• [Task to carry out] Repeat the entries below exactly. Begin with the first line and end with the line that contains "Image 2: xy-64, xy+32".

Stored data
_____
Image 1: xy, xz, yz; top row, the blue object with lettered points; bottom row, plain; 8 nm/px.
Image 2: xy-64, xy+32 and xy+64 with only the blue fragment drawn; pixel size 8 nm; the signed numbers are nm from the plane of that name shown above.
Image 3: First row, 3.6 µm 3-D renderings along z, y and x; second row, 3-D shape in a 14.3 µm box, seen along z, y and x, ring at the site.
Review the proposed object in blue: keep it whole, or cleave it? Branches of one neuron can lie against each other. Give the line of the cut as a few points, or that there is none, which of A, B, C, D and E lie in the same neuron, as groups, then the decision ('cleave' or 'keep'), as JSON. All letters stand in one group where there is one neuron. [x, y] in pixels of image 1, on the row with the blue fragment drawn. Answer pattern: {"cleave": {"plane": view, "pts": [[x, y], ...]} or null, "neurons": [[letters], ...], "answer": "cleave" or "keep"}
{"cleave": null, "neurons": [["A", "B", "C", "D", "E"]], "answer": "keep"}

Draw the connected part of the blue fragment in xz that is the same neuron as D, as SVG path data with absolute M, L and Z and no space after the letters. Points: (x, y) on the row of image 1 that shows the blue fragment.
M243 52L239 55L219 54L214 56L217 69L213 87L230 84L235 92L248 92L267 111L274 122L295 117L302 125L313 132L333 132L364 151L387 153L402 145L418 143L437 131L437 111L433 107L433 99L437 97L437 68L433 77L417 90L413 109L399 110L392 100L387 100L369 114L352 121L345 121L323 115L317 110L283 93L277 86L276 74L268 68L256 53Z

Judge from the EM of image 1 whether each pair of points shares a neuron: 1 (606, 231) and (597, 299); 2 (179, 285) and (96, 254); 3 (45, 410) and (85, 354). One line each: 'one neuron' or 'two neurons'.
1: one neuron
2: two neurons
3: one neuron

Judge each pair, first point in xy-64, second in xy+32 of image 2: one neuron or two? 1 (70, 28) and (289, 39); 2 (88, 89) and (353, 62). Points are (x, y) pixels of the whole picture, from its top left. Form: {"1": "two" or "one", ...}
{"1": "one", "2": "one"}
_____
• [Exercise response]
Image 1: xy, xz, yz; top row, the blue object with lettered points; bottom row, plain; 8 nm/px.
Image 2: xy-64, xy+32 and xy+64 with only the blue fragment drawn; pixel size 8 nm; the signed numbers are nm from the plane of that name shown above.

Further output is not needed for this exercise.